The plot isn’t entirely composed of serious and earnest intentions, Dr. Newton Geiszler (Charlie Day), the Kaiju expert and fanboy defuses a lot of the tension, as does Kaiju black market organizer, Hanibaul Chau (Ron Perlman), reminding us that this is a fun summer movie with their banter and Day’s kookiness. Overall the tone is set by the commanding presence of Idris Elba as Stacker Pentecoas. His proclamations are enough to prepare you for war yourself as you sit in your seat.
Del Toro paints one of his most extravagantly distinct settings yet, building a lot off of the ridiculously flamboyant world we saw in Hellboy II. The ultramodern, high-tech world definitely reflects various anime influences but Del Toro makes them extremely authentic from a real world perspective.
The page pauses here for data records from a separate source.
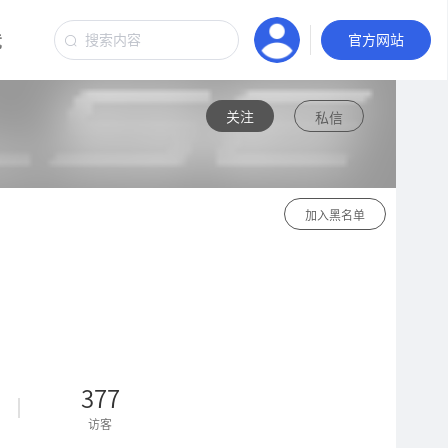
竞
汽车音响
官方网站
关注
私信
加入黑名单
377
访客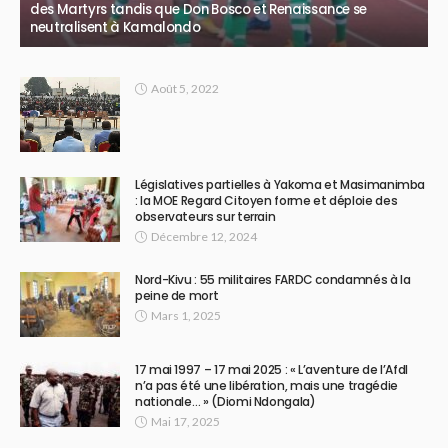
des Martyrs tandis que Don Bosco et Renaissance se
neutralisent à Kamalondo
Août 5, 2022
Législatives partielles à Yakoma et Masimanimba
: la MOE Regard Citoyen forme et déploie des
observateurs sur terrain
Décembre 12, 2024
Nord-Kivu : 55 militaires FARDC condamnés à la
peine de mort
Mars 1, 2025
17 mai 1997 – 17 mai 2025 : « L’aventure de l’Afdl
n’a pas été une libération, mais une tragédie
nationale… » (Diomi Ndongala)
Mai 17, 2025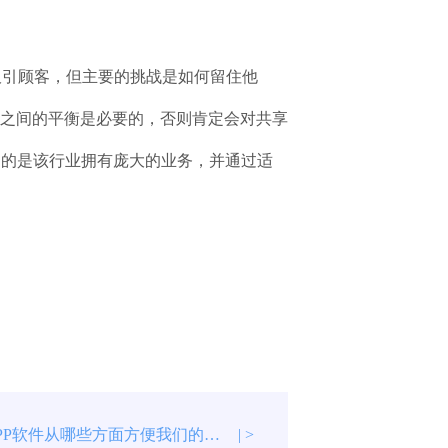
吸引顾客，但主要的挑战是如何留住他
之间的平衡是必要的，否则肯定会对共享
定的是该行业拥有庞大的业务，并通过适
睡眠健康APP软件从哪些方面方便我们的生活？
| >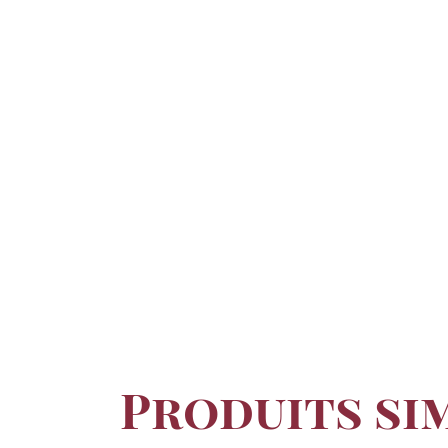
Produits si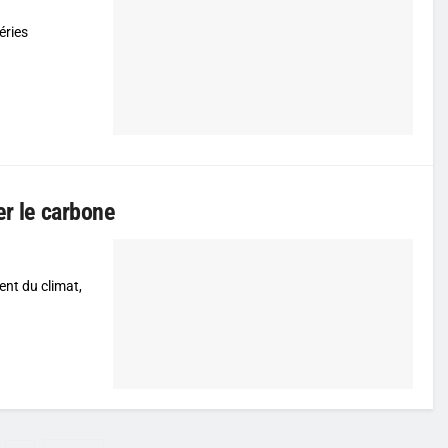
éries
er le carbone
nt du climat,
His uncapped imagination manifest the perfect background for this innovative backdrop.
Pacific Rim easily achieves the scope that movies like Transformers failed to do. The range of battle scenes are perfect. Instead of watching three-dozen gears shift up just to show a leg move, we get to see everything. And we are ever so thankful after gritting our teeth through a Transformers seen where we only saw some elbow joints and ten explosions after.
There isn’t an enormous amount of content below the surface of Pacific Rim because there wasn’t meant to be. There’s a decent amount of development from the major characters, but it’s still a giant robots and monsters movie. It maintained a linear bearing, but its aiming in the desired direction for this type of movie. It wears its heart on the sleeve because it wants you to be able to jump right in and enjoy the movie for its entirety.
Everything in this film has some kind of individuality, even if its just a subtle touch. Humanity exceeds beyond the people on the ground all the way into the Jagers who admit personified features of their pilots. One’s a get-it-done by any means scraper, another is almost like a ninja with its quick movements, they all bring something different. You start to root for them like prize fighters in a ring.
Even the Kaiju inimitable. Their various distinctive characteristics accompanied by their ridiculous nicknames, like Knifehead for example, easily crack smiles to those of us who remember the titles of monsters that appeared in the old Godzilla movies.
Guierllmo Del Torro not only shows his appreciation for the old Japanee Kaiju films, but he reveals the inspiration they sparked for such a massively enjoyable film. Its not as much as a tribute as it is a passing of the torch.
Pacific Rim is a genre film, that’s for sure, much like the classic movies its encouraged by. But its creativity is exceedingly refreshing in a summer full of reboots and sequels. It’s nice to walk into the theater with no predetermined expectations. Sitting back and just welcoming all that Del Toro offers is easy to do. My face still hurts from smiling nearly the entire way through. We need more movies like Pacific Rim.